Identify and Address Your Concerns

The Power to Identify and Address Concerns


Many years ago, I learned the value of identifying things that were bothersome and quickly taking action to remedy as much as possible. For example, that favorite sweater that you reach for repeatedly and once in your hands, you remember that a button has fallen off – gift yourself a moment to sew the button back on and enjoy that sweater.

In today’s world, our concerns often consume more energy than sewing on a button, but when we identify concerns, we can become empowered to improve situations.

Like you, I have many concerns. Taking the time to identify concerns brings them to my consciousness, which motivates me to do what I can to lessen them. As we start this New Year, I hope that we are acting individually and collectively to lessen concerns.

Last year about this time, I wrote about my response to the question, “What issue for today’s working women is of most concern to you?”

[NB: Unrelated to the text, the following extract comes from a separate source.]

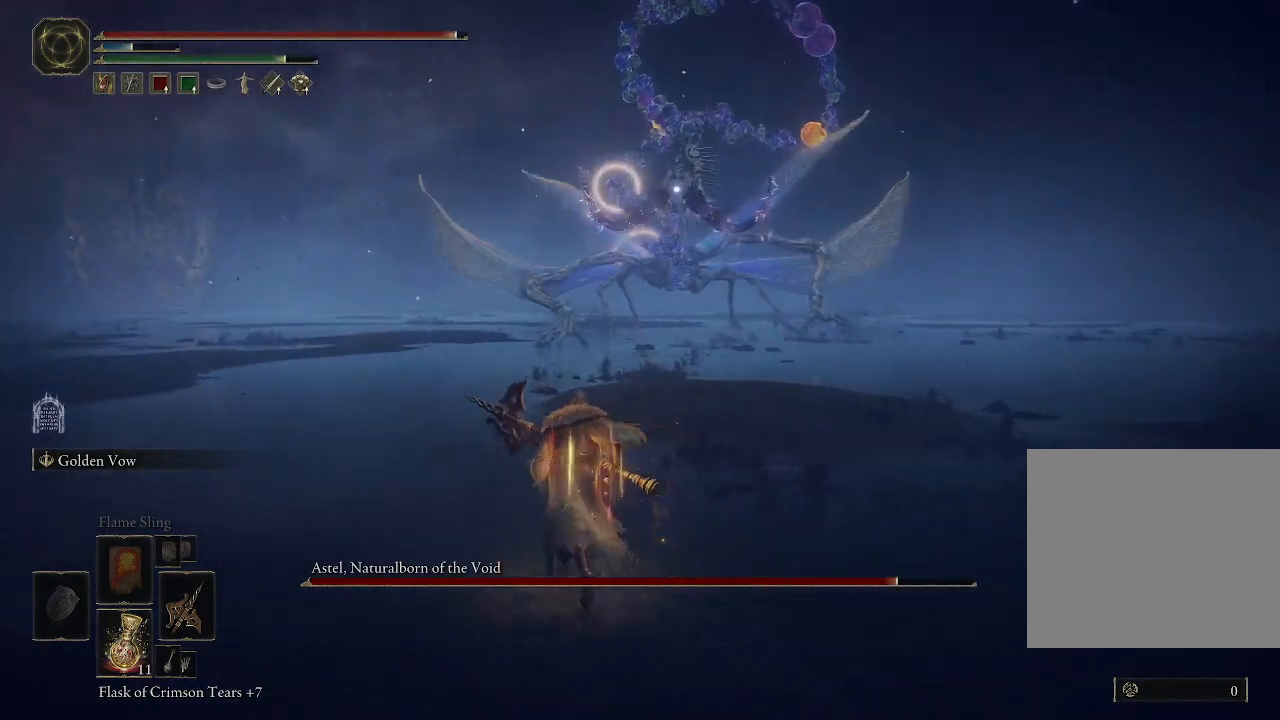
{"buttons": ["B"], "left_stick": "up-left", "right_stick": "center", "events": []}
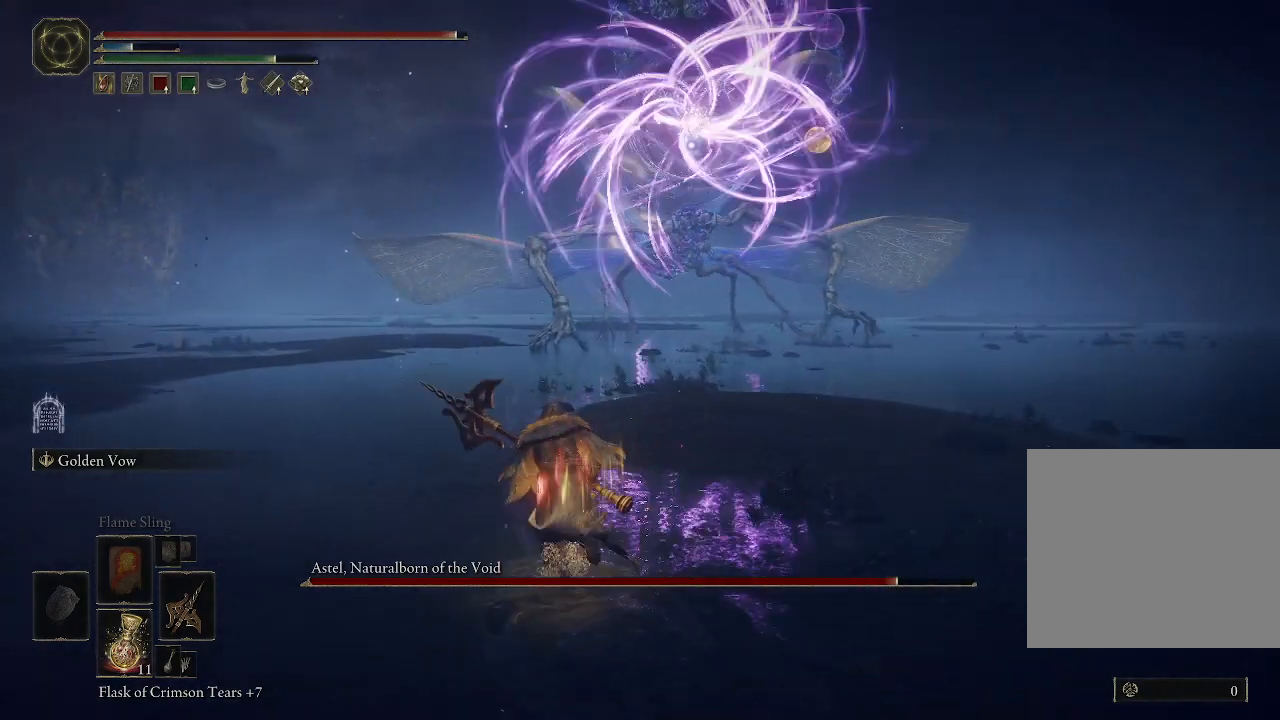
{"buttons": ["B"], "left_stick": "up-left", "right_stick": "center", "events": []}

I realized that I had lots of concerns, and they certainly were not just limited to women. Identifying those concerns, writing my responses, and taking action throughout the year had a significant impact on improving my daily life.

For the response I wrote:

We live with the belief that self-sacrifice is more honorable than self-care. We have forgotten how to say, “No.” to yet another request. We fill our schedules so tight that we no longer have time for dreaming, playing, laughing, and passion. I am concerned that we have forgotten that we are human “beings” and have instead become human “doings.” We may know that we can’t manage time, but we have forgotten the importance of managing our commitments.

That concern wasn’t just for others; it also applied to me. Over the past year, I practiced more self-care than ever before. I identified what brings me peace and joy and made a commitment to make space for more of that in my life, and I learned to say no. I rested and made a conscious effort to create more free time. The result was reduced anxiety and wonderful memory-making moments.

I wrote:

I am concerned that we hide not only our pain and fear but also our joys. We are more afraid of our potential then we are our failure. We diminish our light, fearful of shining too brightly. We silence the voice that whispers of our greatness. We settle.

After writing that, I committed to being more open to sharing my pains and joys. I asked deeper questions and created opportunities to explore with my friends what matters most to us. I became more proactive in encouraging others to follow their bliss. It is a process, but with daily steps, we can live our dreams and shine more brightly. My word for 2020 is Shine. What is your word? What word will motivate you each day to become your best you?

I wrote:

I am concerned that we don’t ask for help. People want to help. We often don’t know how to help until asked. Being asked for help makes us feel valuable – part of something beyond ourselves.

I learned this year that there was folly in my statement above. I understand now that it isn’t always about not wanting to ask for help but simply being in a place where we don’t even know what help we need. I started asking, how can I love you best instead of how can I help? It is often helpful to offer up suggestions such as a meal, helping with laundry, yard work, or other ways you may be able to help.

When we identify concerns and use our powers for good, we can make our world a better place. I love the OAR Model learned at Newfield Network: We can change the Observer we are, new Actions become clear, and Results improve. Remember what Einstein said about solving problems. “We can’t solve problems by using the same kind of thinking we used when we created them.”

I have joy in knowing that while our concerns are significant, where there is breath, there is hope.

Best wishes for a year filled with joy!